Ewa und der Müll
Autor: Susanne Will
Münnerstadt, Dienstag, 06. Sept. 2022
Statistisch gesehen hat 2019 jeder in Deutschland 476 Kilogramm Abfall weggeworfen. Unser Unrat ist das Geschäft von Entsorgungsfirmen. Ewa Polatschka sortiert täglich, was für uns keinen Wert mehr hat. Deshalb liebt sie ihren Job im Müll.
Wir essen, wir bestellen, wir kaufen ein - wir konsumieren. Und wir werfen weg. Das Statistische Bundesamt hat es fürs Jahr 2020 festgehalten: Im ersten Corona-Jahr haben wir vier Prozent mehr Müll produziert als 2019. 39,6 Millionen Tonnen - 39 600 000 - Abfall kamen 2020 zusammen. Das macht pro Kopf 476 Kilogramm Müll. Sobald er in der Tonne landet, haben wir ihn vergessen. Doch für Menschen wie Ewa Polatschka beginnt jeder Tag mit unserem Abfall. Die 50-Jährige ist Müllsortiererin beim Entsorgungsfachbetrieb Seger in Münnerstadt.

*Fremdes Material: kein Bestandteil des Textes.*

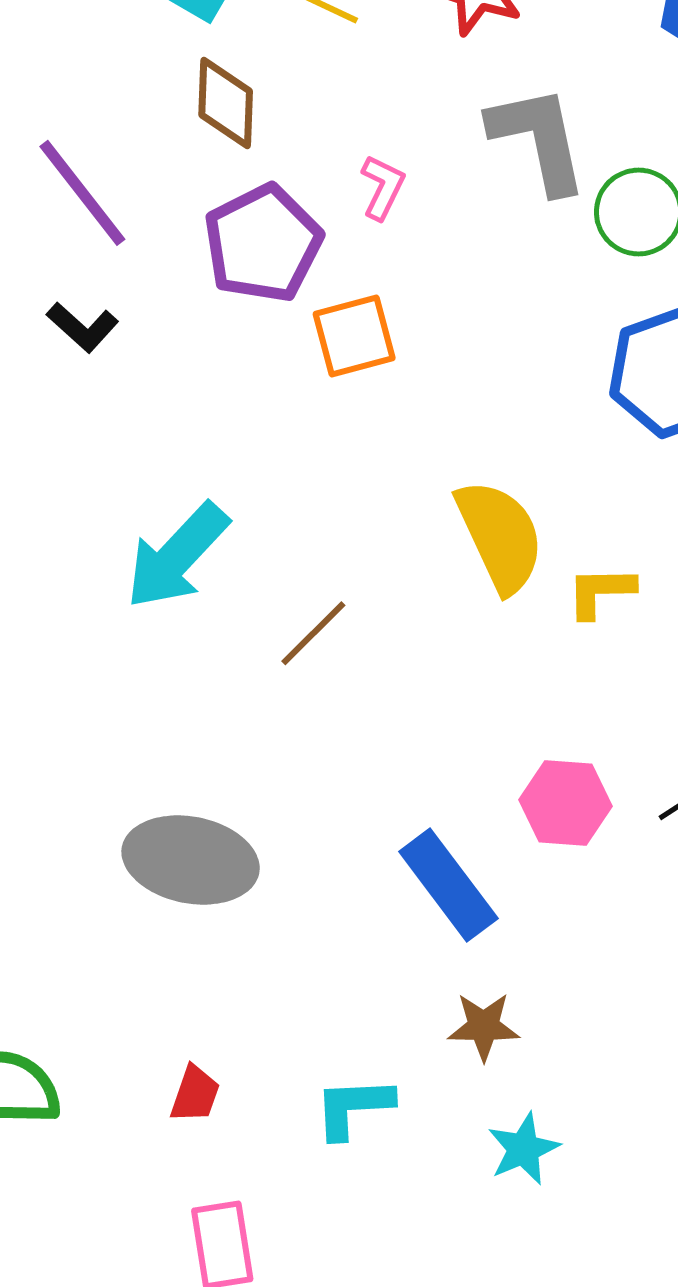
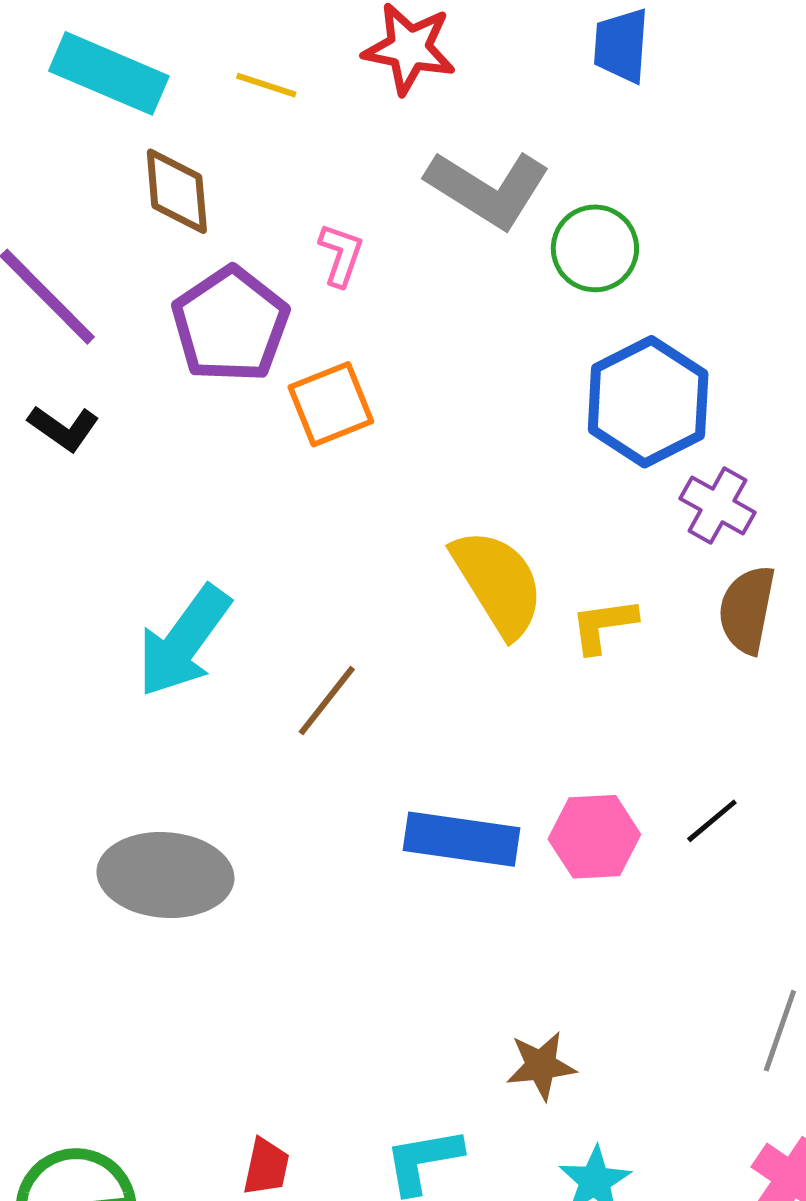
gray L-shape: (538, 139) -> (488, 189), turned 141
gray ellipse: (191, 860) -> (165, 875), moved
blue rectangle: (448, 885) -> (461, 839), moved, turned -38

Es ist ein heißer Sommertag wie so viele in den letzten Monaten. Heute treibt kein Wind Plastiktüten oder Papierfetzen über den großen, asphaltierten Platz, die Luft steht. Es riecht ein bisschen so wie in einer Seitenstraße einer großen Stadt in Südeuropa. Es riecht warm, feucht, süß nach Vergorenem, nicht einmal besonders unangenehm. Der Platz vor den riesigen, offenen Hallen, in denen sich bereits Papier und Pappe stapelt, ist übersät mit Abfall. Tische, Stühle, Kleidung, Papier, Plastik, verdreckt und sauber, Styropor, Eimer, Dokumente, an einigen Stellen ist der Müll kniehoch. Ewa Polatschka steht mittendrin, sie hat einen weggeworfenen Plastikschuh in der Hand und strahlt. Die 50-Jährige sortiert unseren Müll, jeden Tag, bei Sonne und bei Regen. Ein Gespräch über die Arbeit.
Guten Morgen! Seit ich ein Haus renoviere, bin ich sehr oft hier und werfe Ihnen meinen Müll vor die Füße. Egal, wann ich komme - Sie lächeln jeden an, haben für jeden ein nettes Wort.
Ein Beruf ist oftmals Aushängeschild für die Person, die ihn ausübt. Ein Chefarzt hat ein hohes Ansehen, Müll zu sortieren eher nicht. Ist das schlimm für Sie?
Nein, überhaupt nicht. Ich mag meinen Job.